## Task statement
Each line of the data that includes the string "jeux" is to be copied out.
##### Supplied records #####
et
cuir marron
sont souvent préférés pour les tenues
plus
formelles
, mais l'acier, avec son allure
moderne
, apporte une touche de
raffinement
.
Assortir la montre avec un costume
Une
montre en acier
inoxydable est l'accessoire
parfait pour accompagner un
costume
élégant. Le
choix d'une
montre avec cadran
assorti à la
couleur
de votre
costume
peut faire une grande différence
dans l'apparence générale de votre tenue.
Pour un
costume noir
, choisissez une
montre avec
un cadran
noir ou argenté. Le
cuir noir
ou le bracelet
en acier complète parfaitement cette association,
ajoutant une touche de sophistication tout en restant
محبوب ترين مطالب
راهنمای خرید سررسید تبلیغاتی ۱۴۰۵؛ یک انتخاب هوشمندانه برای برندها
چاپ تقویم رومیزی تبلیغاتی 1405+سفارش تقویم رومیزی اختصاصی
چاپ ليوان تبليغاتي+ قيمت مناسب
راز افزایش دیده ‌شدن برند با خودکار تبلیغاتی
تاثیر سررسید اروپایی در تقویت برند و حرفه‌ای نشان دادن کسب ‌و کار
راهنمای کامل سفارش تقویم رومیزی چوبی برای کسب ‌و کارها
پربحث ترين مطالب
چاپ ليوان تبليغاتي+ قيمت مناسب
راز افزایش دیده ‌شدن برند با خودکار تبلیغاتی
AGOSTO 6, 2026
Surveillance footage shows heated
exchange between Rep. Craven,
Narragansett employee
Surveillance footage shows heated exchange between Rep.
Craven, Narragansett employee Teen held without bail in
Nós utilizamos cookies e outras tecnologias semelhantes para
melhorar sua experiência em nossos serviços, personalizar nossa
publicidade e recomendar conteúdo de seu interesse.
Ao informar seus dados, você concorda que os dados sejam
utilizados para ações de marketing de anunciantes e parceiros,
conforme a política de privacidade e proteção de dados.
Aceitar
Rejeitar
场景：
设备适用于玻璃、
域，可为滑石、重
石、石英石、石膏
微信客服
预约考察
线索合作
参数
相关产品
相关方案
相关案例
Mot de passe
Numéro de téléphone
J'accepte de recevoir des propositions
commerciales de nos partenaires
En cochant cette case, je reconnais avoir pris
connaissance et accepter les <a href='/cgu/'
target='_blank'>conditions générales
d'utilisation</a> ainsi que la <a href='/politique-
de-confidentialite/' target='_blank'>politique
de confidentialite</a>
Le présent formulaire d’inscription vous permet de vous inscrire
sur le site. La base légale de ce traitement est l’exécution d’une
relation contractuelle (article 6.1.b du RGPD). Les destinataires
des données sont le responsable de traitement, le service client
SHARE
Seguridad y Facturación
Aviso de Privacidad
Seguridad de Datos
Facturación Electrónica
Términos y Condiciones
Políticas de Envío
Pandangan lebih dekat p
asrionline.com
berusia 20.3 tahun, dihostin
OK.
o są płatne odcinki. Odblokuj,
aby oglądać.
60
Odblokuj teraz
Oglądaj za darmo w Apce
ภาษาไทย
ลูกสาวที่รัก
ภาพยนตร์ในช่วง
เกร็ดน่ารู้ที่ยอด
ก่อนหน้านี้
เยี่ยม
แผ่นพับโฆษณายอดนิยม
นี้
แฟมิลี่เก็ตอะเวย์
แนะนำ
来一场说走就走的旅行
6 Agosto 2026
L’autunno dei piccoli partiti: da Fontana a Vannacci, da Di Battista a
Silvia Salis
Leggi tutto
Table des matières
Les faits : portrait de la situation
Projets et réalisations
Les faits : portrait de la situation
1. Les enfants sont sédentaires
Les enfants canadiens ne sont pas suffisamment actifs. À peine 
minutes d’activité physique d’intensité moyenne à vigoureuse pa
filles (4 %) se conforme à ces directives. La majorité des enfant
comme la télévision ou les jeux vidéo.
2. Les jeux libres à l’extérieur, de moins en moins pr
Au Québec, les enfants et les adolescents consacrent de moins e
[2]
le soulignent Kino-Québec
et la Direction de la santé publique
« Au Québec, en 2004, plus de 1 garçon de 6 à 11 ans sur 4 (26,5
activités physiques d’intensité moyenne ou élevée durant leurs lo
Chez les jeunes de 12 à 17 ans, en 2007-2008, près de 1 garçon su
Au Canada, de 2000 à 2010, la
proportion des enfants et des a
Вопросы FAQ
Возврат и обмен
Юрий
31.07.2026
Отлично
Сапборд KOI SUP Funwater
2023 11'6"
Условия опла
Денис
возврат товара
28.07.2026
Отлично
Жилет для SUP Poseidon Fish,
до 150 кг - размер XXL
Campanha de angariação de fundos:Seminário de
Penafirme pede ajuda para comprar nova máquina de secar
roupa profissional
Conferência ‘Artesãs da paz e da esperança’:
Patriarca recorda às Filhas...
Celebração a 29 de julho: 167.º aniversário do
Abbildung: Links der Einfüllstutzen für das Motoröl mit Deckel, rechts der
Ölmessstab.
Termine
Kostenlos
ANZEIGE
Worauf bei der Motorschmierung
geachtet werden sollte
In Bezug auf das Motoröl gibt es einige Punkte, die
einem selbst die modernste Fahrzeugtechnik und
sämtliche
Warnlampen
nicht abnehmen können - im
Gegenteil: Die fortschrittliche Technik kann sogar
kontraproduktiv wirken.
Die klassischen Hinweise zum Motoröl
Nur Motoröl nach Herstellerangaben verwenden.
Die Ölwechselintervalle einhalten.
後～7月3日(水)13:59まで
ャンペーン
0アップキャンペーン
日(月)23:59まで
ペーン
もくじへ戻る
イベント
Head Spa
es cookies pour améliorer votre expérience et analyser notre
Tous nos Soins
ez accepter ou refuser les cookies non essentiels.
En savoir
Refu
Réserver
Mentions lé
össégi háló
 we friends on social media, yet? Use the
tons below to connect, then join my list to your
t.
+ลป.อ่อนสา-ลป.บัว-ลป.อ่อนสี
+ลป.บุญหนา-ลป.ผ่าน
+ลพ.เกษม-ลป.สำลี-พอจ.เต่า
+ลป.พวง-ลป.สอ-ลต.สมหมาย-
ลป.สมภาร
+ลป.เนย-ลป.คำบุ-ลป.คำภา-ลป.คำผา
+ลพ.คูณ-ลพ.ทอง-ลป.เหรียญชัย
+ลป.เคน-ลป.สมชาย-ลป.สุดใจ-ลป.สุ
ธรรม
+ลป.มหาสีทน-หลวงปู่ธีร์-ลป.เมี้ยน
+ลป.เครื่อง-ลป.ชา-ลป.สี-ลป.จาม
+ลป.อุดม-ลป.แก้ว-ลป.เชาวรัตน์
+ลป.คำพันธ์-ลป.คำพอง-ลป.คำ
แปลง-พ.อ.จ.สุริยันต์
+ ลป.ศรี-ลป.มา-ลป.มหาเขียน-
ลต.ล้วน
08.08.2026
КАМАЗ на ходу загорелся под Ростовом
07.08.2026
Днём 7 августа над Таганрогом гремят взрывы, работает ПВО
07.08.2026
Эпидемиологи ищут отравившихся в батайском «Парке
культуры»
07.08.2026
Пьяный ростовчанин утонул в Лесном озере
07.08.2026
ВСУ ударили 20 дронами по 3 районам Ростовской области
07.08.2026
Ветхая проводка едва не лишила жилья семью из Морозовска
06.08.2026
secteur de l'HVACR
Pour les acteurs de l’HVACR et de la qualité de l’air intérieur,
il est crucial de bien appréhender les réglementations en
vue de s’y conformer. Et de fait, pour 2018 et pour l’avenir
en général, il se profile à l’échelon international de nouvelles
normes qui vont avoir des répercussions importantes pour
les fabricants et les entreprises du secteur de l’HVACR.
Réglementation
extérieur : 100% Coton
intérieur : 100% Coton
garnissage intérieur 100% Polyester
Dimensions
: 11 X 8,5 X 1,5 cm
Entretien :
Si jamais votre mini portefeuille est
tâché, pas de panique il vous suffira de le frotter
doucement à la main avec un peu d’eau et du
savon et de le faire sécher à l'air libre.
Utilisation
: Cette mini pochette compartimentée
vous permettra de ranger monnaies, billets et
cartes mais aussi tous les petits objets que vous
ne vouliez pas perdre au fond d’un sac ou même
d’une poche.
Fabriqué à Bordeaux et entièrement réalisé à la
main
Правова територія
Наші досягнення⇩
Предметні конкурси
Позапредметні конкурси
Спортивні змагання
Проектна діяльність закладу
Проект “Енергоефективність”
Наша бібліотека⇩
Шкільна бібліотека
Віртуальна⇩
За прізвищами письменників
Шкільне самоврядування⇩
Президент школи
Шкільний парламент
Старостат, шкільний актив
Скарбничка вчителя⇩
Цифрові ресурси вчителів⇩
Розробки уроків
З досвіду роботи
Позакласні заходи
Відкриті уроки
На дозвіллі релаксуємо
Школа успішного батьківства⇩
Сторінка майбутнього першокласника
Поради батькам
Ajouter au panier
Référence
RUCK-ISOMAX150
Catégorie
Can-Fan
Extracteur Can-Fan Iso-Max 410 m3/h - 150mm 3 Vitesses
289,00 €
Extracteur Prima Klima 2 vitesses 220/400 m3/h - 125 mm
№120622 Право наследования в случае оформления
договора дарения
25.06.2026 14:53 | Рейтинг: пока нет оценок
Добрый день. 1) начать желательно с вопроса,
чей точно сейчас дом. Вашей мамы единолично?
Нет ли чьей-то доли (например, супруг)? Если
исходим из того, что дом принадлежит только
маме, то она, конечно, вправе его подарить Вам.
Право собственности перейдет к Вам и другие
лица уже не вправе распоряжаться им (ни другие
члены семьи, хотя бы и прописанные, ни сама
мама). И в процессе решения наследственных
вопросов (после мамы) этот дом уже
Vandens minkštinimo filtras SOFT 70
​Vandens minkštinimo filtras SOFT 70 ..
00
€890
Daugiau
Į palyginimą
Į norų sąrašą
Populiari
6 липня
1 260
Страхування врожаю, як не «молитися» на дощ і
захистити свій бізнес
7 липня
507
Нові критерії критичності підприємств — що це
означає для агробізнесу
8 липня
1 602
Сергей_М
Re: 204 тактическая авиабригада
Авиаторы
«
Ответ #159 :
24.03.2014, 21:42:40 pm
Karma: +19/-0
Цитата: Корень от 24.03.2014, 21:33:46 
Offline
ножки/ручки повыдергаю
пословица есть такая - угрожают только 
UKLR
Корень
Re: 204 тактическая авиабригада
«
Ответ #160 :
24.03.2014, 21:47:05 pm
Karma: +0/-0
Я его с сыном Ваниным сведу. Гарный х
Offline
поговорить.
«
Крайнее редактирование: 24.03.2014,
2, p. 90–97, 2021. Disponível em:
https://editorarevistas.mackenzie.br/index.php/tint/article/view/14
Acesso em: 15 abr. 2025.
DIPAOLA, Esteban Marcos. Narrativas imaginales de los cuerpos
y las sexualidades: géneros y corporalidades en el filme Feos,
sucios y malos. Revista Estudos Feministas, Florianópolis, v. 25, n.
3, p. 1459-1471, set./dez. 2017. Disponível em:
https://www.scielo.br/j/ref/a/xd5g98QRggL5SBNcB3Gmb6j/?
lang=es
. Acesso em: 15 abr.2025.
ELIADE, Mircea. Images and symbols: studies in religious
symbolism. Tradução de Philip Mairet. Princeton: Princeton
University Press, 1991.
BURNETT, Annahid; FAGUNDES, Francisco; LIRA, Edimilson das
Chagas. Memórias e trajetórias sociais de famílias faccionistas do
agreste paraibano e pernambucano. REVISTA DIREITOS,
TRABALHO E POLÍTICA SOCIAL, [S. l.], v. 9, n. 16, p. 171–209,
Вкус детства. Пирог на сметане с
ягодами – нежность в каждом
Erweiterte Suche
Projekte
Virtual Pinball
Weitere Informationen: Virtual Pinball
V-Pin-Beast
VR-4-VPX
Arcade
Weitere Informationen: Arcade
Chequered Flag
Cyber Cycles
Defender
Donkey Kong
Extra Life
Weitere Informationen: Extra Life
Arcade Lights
#####
## Worked solution
comme la télévision ou les jeux vidéo.
2. Les jeux libres à l’extérieur, de moins en moins pr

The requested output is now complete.